Beginning of the Stock Market Crash and Housing/Banking Crisis of 2008

Beginning of the Stock Market Crash and Housing/Banking Crisis of 2008

At the beginning of 2006, the US housing market was operating at a fever pitch, with home values skyrocketing and expected to continue to rise into the foreseeable future. From 1997 to 2006, the value of a home increased 127 percent. But by the end of 2009, housing prices would fall by thirty percent overall, the stock market would fall fifty-seven percent, and that millions would end up in foreclosure.

Following the terrorist attacks of 9/11 and the resulting economic crisis, the Federal Reserve reduced the federal funds rate from 6.25 to 1.75 percent and then to one percent in 2003, a record low. Mortgage rates fell, and it became increasingly easy to fund the purchase of a home to follow the American dream. President George W. Bush's NeighborWorks America program encouraged minority home ownership, with the goal of five and a half million more minority-owned homes by 2010. The Financial Services Modernization Act of 1999 allowed banks, insurance companies, and securities firms to operate together, causing conflicts of interest for their investments. Subprime mortgages backed by the government's Fannie Mae and Freddie Mac became common and were wrapped up with investments made by big US financial companies. The market was flooded with alternative mortgage products (AMPs) that loosened lending standards to the point that borrowers held very little, if any, equity. Home prices soared, making homeowners feel more secure about taking home equity loans or investing in more properties. Adjustable rate mortgages (ARMs) had such low initial rates that they far surpassed the draw of a traditional thirty-year loan.

In mid-2006, the unsustainable US housing market began to decline, breaking a tradition of decades of steady price increases. As ARMs reset, homeowners were unable to refinance if they owed more on their home than it was worth in the declining market, so they had to pay higher rates or default on their loans. Interest rates also rose, making it harder to finance the purchase of a home, and the foreclosure rate grew. From September 2008 to September 2012, there were four million foreclosures in the United States.

Financial markets began to show problems in February 2007, when Hong Kong and Shanghai Banking Corporation (HSBC) reported a loss of $10.5 billion from subprime loans. More than one hundred mortgage companies closed in 2007. The financial companies that had invested in subprime loans, including some of the largest investment banks in the United States, experienced large financial losses. Bear Stearns was sold to JP Morgan Chase in March 2008, Merrill Lynch was sold to Bank of America in September 2008, and Lehman Brothers went bankrupt in the same month. Morgan Stanley and Goldman Sachs became commercial banks. Insurance companies American International Group (AIG), Ambac, and MBIA also had losses from credit default swaps related to subprime lending. Fannie Mae and Freddie Mac, previously government-sponsored entities, were taken over by the federal government.

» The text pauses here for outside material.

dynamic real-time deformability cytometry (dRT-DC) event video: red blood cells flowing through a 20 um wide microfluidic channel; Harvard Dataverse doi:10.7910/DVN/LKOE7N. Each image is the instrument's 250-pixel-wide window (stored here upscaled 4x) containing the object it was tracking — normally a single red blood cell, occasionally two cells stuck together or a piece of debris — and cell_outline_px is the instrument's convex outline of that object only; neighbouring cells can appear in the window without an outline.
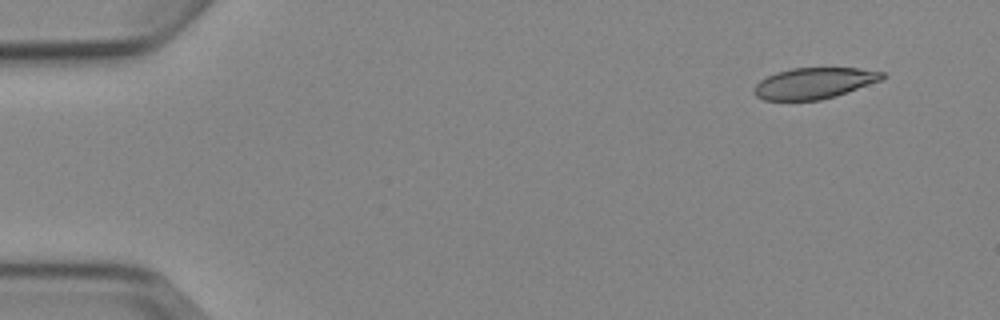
{"species": "Egyptian fruit bat (a non-hibernating species)", "species_latin": "Rousettus aegyptiacus", "temperature_condition": "cold", "stored_images_in_passage": 5, "camera_frame_rate_fps": 3000, "um_per_image_px": 0.085, "animal": {"sex": "female"}, "frame": {"image": 1, "passage_image": 2, "time_ms": 1.0, "image_size_px": [1000, 320], "cell_outline_px": [[888, 76], [880, 80], [848, 92], [836, 96], [820, 100], [764, 100], [756, 96], [752, 92], [752, 88], [760, 80], [776, 72], [792, 68], [860, 68], [884, 72]], "centroid_in_image_um": [69.19, 7.07], "position_along_channel_um": 15.8, "area_um2": 23.29}}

The Federal Reserve, led by Chairman Ben Bernanke, stepped in to stabilize the economy by helping JP Morgan Chase with its purchase of Bear Stearns and guaranteed bank deposits up to a certain amount. Americans feared a run on the banks. The Emergency Economic Stabilization Act of 2008, including the Troubled Asset Relief Program (TARP), was enacted on October 3, 2008, providing a $700 billion bailout for the US banking system. Citigroup received $45 billion, Bank of America $45 billion, AIG $40 billion, JP Morgan Chase $25 billion, and Wells Fargo $25 billion. Automobile manufacturers General Motors and Chrysler also received funds from TARP. Even so, the stock market crashed with the largest percentage drop ever seen in the United States during the first week of October. The Federal Reserve cut the federal funds rate to zero to one-quarter percent, where it remained in 2014. The Great Recession had begun, with an unemployment rate of ten percent by 2009. US citizens had lost one-quarter of their personal wealth and were wary of investing with what money they had left after the crisis.